Two weeks ago we asked a couple of very well known windsurfers about updating sails and in particular why now really is the time. Not wanting to side step around windsurf boards we decided to focus intently on the slalom and freeride disciplines. This time we sat down with Marco Lang from the Fanatic team about the latest slalom board shapes and why it is important to keep ones quiver as fresh as possible. Read on and if you feel inspired to move on up then check out our EQUIPMENT page to see what's new.
ML: If you stand in front of two boards, one from 10 years ago and one new one, then (aside from the graphic) you can see that the biggest noticeable difference is the width and length. In the past the boards were really long and narrow, they looked like a speed board, pretty similar to what the guys are using now for speed records.
Today the boards are much wider that length has been reduced somewhat. It's much easier to learn windsurfing on as a whole because a wider board is easier to balance on, the stability is better.
BS: Is it really possible to make a wider shape as fast as a narrow board from 10 years ago?
ML: No that's not really possible because you need a really narrow board to reach a good speed record. However, the idea behind the width is that it is allowing us to use the board with more ease and comfort and as a result the performance output is greater in a much wider range of conditions. From short sharp chop to high rolling seas, the shapes that are currently available are fitting well to the conditions.
As well as being able to bring more people to start windsurfing it is now possible to plan in sub-10 knots of wind. Some years ago, this was an unimaginable goal. So, yes if we compared a like for like shape with materials from 10 years ago to that of the current day then it would be faster to keep a thin board. However, a freeride/slalom board is not totally designed for straight line speed and the comfort of a slightly wider board and the ease to get planning earlier after a slow gybe is a hugely influential factor, not just for us competitors on the world tour but also for your everyday recreational sailor.
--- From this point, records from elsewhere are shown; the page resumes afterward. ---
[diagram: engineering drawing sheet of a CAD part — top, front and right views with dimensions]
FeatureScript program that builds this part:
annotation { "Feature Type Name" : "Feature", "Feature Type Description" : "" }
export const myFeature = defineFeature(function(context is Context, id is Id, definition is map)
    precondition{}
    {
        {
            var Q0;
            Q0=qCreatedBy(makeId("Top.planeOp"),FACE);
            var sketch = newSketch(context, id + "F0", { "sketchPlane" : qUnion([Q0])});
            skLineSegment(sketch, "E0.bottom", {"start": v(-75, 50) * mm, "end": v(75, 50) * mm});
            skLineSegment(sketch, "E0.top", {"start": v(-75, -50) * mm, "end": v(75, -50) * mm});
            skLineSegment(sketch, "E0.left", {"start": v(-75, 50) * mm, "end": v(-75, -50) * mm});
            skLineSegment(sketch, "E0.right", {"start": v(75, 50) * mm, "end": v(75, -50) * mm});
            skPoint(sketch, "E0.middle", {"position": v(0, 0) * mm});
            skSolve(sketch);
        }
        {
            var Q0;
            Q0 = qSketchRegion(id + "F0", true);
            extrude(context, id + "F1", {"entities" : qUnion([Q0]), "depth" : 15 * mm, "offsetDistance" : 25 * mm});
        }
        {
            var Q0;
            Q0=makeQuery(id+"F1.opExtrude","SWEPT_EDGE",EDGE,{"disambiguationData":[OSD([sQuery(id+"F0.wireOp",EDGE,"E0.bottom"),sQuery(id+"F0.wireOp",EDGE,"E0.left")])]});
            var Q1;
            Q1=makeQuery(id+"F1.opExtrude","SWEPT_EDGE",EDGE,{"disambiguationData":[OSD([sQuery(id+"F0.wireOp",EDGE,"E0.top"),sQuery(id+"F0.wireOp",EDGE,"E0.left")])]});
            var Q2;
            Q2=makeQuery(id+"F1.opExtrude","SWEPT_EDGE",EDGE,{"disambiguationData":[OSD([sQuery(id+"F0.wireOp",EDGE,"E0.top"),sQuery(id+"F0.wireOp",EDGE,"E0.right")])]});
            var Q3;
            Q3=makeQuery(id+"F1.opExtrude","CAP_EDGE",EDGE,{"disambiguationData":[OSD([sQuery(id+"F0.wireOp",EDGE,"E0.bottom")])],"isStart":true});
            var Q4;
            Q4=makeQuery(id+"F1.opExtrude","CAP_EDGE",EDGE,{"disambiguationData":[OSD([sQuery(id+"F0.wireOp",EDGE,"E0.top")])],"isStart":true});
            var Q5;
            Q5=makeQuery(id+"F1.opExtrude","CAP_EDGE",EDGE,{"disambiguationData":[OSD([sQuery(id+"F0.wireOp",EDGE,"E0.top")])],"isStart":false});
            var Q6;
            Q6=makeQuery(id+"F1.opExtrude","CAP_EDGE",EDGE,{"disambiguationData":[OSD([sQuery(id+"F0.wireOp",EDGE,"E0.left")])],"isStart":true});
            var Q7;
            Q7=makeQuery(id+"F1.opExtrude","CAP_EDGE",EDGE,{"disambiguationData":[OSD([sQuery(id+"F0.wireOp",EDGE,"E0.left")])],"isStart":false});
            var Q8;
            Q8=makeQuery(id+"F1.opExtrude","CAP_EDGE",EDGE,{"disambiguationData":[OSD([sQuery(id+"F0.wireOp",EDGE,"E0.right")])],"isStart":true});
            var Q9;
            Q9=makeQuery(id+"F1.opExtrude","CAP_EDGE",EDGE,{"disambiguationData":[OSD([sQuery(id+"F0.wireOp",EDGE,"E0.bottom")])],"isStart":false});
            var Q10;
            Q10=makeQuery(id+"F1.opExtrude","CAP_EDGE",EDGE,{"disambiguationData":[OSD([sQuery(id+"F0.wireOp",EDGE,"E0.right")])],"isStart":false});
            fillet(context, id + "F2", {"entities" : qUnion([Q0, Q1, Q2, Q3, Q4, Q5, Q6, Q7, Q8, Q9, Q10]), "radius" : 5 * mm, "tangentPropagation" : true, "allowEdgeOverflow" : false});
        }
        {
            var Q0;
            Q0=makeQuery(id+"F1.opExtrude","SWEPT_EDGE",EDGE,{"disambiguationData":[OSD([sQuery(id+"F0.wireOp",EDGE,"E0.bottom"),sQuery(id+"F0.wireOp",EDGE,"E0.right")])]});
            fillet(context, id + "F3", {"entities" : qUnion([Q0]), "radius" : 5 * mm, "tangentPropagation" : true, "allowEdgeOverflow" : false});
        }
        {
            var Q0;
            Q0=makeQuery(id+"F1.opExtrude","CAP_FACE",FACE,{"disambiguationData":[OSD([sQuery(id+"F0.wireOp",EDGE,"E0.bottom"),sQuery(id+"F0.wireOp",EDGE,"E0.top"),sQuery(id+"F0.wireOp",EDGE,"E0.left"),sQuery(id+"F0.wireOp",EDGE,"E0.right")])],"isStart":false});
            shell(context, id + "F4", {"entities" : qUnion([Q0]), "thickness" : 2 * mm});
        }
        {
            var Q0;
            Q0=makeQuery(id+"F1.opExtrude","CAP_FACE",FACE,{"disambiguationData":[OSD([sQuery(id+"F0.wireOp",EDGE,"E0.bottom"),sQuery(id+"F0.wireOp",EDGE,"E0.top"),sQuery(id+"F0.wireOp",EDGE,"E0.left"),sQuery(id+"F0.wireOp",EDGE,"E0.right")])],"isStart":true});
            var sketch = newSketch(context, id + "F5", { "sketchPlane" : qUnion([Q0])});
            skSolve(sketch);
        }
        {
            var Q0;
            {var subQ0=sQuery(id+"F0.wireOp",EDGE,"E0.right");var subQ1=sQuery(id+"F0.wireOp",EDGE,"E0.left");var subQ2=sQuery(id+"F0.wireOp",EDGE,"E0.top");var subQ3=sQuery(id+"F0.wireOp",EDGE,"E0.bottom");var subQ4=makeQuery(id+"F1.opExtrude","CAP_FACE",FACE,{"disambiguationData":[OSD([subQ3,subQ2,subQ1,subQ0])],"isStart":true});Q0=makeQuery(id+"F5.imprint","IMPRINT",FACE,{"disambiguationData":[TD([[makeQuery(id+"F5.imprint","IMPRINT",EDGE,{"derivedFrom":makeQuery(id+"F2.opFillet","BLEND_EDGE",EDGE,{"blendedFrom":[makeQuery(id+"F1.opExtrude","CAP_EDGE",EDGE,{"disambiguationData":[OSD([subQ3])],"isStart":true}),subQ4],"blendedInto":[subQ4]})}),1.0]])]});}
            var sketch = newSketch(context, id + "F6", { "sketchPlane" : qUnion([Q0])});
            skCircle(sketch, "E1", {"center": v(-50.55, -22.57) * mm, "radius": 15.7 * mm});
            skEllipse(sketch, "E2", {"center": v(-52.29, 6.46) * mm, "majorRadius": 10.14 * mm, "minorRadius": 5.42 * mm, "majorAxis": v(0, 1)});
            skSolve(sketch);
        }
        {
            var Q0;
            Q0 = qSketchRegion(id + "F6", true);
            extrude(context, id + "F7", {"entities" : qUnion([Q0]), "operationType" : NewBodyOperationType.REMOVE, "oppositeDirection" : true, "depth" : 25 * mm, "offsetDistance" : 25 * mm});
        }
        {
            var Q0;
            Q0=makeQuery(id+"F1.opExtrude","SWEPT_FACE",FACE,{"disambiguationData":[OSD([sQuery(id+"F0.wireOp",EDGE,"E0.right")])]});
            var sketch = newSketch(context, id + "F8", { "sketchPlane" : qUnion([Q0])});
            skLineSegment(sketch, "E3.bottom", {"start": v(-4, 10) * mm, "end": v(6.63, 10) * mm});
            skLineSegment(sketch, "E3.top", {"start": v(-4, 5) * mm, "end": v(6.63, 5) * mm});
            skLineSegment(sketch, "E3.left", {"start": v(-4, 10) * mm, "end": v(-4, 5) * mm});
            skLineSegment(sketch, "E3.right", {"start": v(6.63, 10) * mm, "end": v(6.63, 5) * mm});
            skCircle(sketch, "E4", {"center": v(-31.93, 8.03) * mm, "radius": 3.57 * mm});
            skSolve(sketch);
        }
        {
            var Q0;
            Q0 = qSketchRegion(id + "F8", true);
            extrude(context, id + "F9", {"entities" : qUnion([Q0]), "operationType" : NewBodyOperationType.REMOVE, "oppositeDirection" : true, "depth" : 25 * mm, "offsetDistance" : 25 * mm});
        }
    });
BS: So they are better for early planning, they go faster around a race track than boards from 10 years ago and they are easier to use. What's next in terms of board development?
ML: When we break the board down we now see much more volume in the tail, again this further aids early planning of the board, and it's easier to gybe because you are more stable on your feet as you pass through the manoeuvre! For sure the weight is also a really important point, a slalom board weighs approximately 6.3kg these days, which has perhaps been one of the biggest steps in the development. It's not easy to make the boards light and yet still stable as it effectively bounces over the top of chop rather then sink and plough through it like something from the past. I guess boards from 10 years ago were perhaps 10kg or more.
Talking of chop, a really good board has to work well in hard chop in much the same way as it does in flat water. We with Fanatic try to test our boards in all kind of conditions, to make the board perfect for all spots around the world! So I guess this is where we are looking at the next step, lighter boards that are still as strong but also making them ever more controllable in real world conditions. As an example we are using, in our slalom boards, cut outs, the cut outs really help us keep the board glued to the water surface when the going gets tough. Further to this we are pushing boundaries of how short and wide we can go. The wider we can make it but still maintain the same top end speed, or perhaps even better it, then the more attractive it becomes (as a board) at taking off after a gybe or keeping us firmly stuck to the deck during the gybe.
BS: So can you see the boards developing much more in the future or have we reached a plateau in research and development?
ML: No there for sure there is no end. It is easy to just say this but really the more involved you get the more you realise that there will always be something to change after the next hurdle. If we could do it all at once we would but research and development is about testing one thing, seeing if it works then scraping that idea or keeping it and moving on to the next.
Sebastian Wenzl is always coming with new ideas. Every year there is always a small step in the improvement from his ideas and then from our ideas. It's almost impossible to say what and which boards we are riding in 10 years, but for sure they will be some amazing things and this is one of the real reasons we keep on testing and why we keep on pushing to be on the latest gear. The same phrases may crop up year on year in the marketing but that is because year on year this is exactly what is happening.
BS: Can you give us any insight into what the boards might be like in the next year or two?
BS: 5 reasons why people should lovingly part with their old kit and jump on something much more 'new-school'.
1. To get more days on the water, because it's possible to get planning in less than 10 knots.
2. The boards are much shorter, so they usually fit IN a small car.
3. You can improve your windsurfing skills much faster than with the narrow boards.
4. The boards are lighter. Today is almost always a mission with the stuff on the airport. Enough said.
5. The width allows for much more stable gybes, less falling in means more fun, right.